* **EXERCISE A**
Report every line of the records that contains the string "работать", copying each such line in full.

* **EXCERPTED PASSAGE**
------
Skip to comments.North Dakota Becomes 10th State To Pass Convention of States!
Posted on 03/26/2017 3:45:14 AM PDT by cotton1706
Today North Dakota became the tenth state to successfully adopt our Article V legislation! This is a historic victory for the grassroots warriors of COS North Dakota, our legislative champions, and the American people.
North Dakota joins nine other states calling for an Article V Convention of States for the purpose of proposing constitutional reforms that limit the power and jurisdiction of the federal government, impose fiscal restraints, and set term limits for federal officials, including Congress and the judiciary!
Americans see a flailing federal government that is out of ideas. We are ready to break the shackles of big government and return decision-making where it was belongs.
(Excerpt) Read more at facebook.com ...
Be careful what you wish for. The left wants it more.
So then tell us why the map looks like this
and not just the opposite?
------
(Collected data)
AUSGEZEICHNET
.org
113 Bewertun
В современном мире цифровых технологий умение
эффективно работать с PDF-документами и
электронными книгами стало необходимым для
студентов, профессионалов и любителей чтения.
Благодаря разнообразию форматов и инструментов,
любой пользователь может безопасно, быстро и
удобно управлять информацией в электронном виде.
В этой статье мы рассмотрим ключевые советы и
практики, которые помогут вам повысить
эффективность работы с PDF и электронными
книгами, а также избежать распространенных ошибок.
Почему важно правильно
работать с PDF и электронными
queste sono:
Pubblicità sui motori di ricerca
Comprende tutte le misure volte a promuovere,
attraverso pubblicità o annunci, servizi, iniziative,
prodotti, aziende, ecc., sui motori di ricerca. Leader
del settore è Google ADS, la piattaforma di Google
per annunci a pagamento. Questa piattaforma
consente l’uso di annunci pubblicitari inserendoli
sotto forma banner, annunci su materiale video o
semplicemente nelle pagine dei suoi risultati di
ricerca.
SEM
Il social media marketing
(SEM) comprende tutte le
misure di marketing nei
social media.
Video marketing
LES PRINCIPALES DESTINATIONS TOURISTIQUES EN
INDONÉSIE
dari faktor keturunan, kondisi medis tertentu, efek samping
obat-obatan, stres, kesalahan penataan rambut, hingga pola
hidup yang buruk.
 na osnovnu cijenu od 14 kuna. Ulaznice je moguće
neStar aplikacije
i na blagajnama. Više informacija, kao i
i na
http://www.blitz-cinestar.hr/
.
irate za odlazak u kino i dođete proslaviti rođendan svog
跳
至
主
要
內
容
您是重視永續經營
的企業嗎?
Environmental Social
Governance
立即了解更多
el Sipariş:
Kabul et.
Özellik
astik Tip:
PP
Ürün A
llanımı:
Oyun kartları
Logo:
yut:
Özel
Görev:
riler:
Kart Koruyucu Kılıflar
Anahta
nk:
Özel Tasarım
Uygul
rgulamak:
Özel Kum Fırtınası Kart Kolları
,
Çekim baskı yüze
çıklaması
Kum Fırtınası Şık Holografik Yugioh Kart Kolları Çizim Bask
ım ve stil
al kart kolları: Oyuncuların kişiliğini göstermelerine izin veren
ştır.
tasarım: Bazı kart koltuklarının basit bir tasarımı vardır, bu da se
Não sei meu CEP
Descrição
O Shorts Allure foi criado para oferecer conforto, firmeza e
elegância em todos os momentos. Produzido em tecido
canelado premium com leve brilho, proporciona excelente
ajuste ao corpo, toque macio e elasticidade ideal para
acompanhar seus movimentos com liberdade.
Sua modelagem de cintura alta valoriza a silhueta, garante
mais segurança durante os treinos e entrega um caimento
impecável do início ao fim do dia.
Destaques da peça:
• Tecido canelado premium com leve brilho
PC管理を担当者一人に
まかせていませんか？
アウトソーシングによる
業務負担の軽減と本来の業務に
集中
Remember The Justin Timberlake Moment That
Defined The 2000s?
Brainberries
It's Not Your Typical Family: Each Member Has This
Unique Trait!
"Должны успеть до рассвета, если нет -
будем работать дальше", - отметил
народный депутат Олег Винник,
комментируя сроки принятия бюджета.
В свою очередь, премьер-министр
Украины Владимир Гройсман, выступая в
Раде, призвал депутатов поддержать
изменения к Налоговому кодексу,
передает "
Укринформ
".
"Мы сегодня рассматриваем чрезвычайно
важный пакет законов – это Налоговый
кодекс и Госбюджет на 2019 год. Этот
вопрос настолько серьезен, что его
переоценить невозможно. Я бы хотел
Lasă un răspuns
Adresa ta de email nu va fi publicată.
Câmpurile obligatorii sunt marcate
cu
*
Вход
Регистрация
------
* **EXERCISE B**
Finish out the next part of the forum post about North Dakota adopting the Convention of States resolution, picking up after its final line.

* **WRITTEN ANSWER A**
эффективно работать с PDF-документами и
работать с PDF и электронными
будем работать дальше", - отметил

* **WRITTEN ANSWER B**
Seems so many get the concept of a Constitutional Convention and an Article V Convention of the States mixed up, and thus to what end?
Yes, indeed. I can’t imagine why this appeals to people as a strategy.
With all the political NSA apparatus, there may be few that are immune to dem blackmail and extortion.
Just propose constitutional amendments. You are stepping right into a trap the left will cheat at and will win.
Repeal the 17th amendment and balance will be restored to government.
And the 19th
States right! Winning!
The US Constitution has failed. the 16th and 17th amendments need to be repealed. Art V is the way to do it. I love it.
All you “sit to pee” nay sayers can < expletive deleted >.
And when the Feds ignore THAT Amendment? We don’t do anything about the ones they ignore now.
The left wants SCOTUS, and with it the whole Constitution. The left would love to control a convention and a ratification - which would accomplish the same thing as controlling SCOTUS, and possibly even more. But, IMHO, the left stands a much better chance of controlling SCOTUS than it does of ratifying a bad amendment, even assuming they could get such out of convention.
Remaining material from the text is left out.